Filter Like You Test: Data-Driven Data Filtering for CLIP Pretraining
Mikey Shechter, Yair Carmon
TL;DR
FLYT reframes vision-language data curation as a learnable, data-weighting problem for CLIP pretraining, using gradient signals from downstream tasks to adapt per-example usefulness. The framework introduces a scoring model (q_\\phi) that ingests multiple data-quality signals (\\Psi) and, via a downstream feedback loop, learns which data points contribute most to downstream performance; Mixing-FLYT (M-FLYT) unifies multiple scoring signals, while Soft Cap Sampling (SCS) samples data from the resulting distribution with a repetition penalty to prevent over-representation. On the DataComp medium-scale benchmark, M-FLYT with SCS achieves $40.1\%$ ImageNet zero-shot accuracy and $37.7\%$ average across 38 tasks, representing a clear improvement over prior public-resource methods, and small-scale results corroborate gains. The approach demonstrates a data-centric path to improving large-scale vision-language pretraining, with potential extensions to larger data pools and language-model filtering.”
Abstract
We introduce Filter Like You Test (FLYT), an algorithm for curating large-scale vision-language datasets that learns the usefulness of each data point as a pretraining example.
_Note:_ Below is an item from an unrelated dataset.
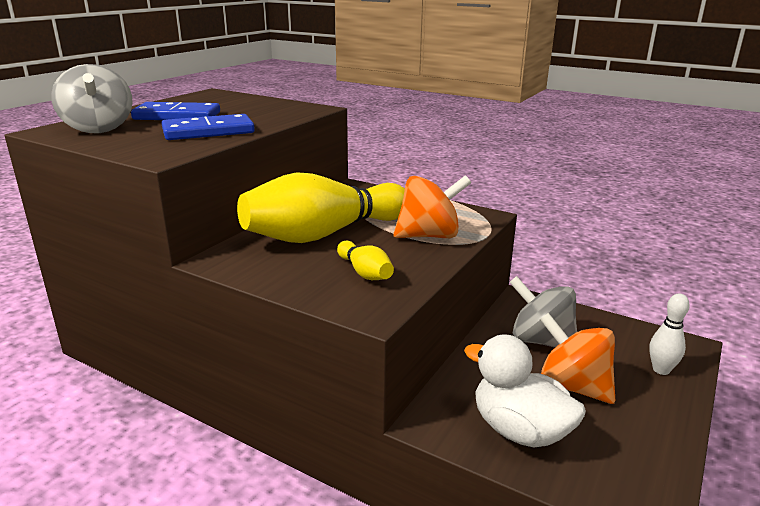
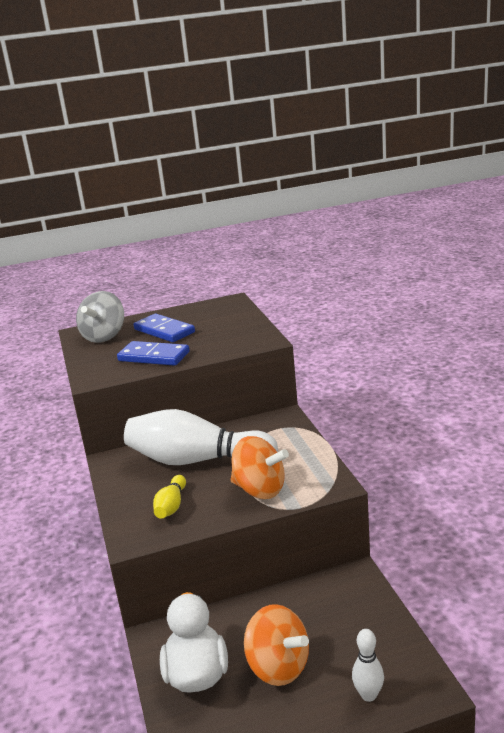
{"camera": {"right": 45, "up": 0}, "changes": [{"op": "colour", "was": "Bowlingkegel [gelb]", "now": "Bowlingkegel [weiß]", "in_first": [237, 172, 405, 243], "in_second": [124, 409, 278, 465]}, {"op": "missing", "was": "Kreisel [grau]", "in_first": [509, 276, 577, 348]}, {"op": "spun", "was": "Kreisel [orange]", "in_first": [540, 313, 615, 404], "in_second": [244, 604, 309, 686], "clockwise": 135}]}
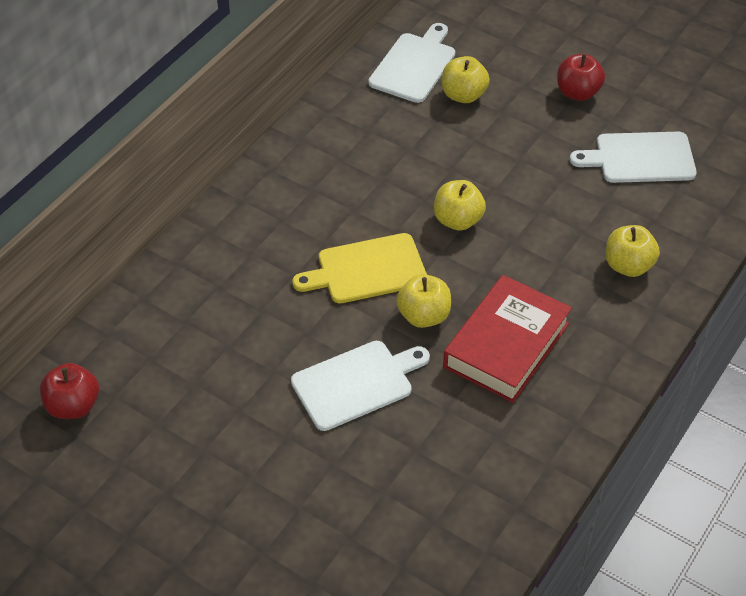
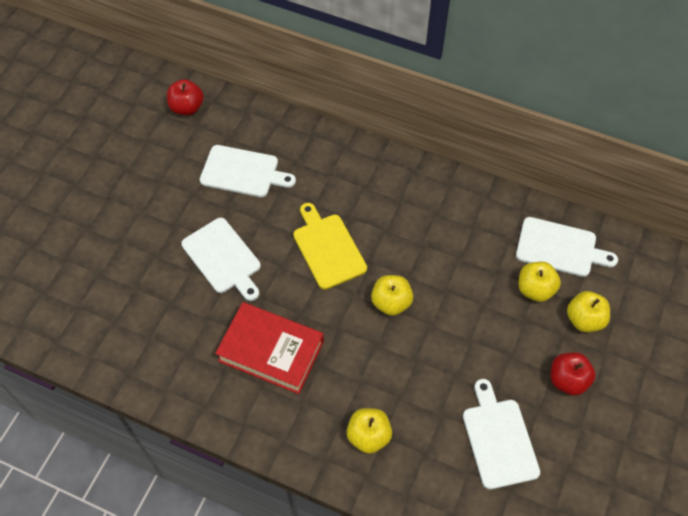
{"camera": {"right": 80, "up": 10}, "changes": [{"op": "relocated", "was": "Apfel [gelb]", "in_first": [396, 274, 451, 328], "in_second": [567, 291, 610, 332]}, {"op": "appeared", "now": "Schneidebrett [weiß]", "in_second": [200, 145, 296, 197]}]}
FLYT trains a scoring model that learns to weigh each example's features using gradient signals from downstream tasks training sets. Based on FLYT, we implement Mixing-FLYT (M-FLYT), which takes the per-example scores generated by different scoring methods as features, and learns to unify them into a single score. FLYT naturally produces a distribution over the training examples, which we leverage through Soft Cap Sampling (SCS), a strategy for obtaining a filtered pretraining dataset from per-example probabilities that samples examples while preventing over-representation through a repetition penalty. Using these methods, we achieve 40.1% ImageNet zero-shot accuracy on the DataComp medium scale filtering benchmark, a 2% absolute accuracy increase over all previous results and a 5.5% increase over results that - like us - use only public resources. Our approach also yields 37.7\% on the average of 38 DataComp evaluation tasks, outperforming previous public-resource approaches by 0.4\%.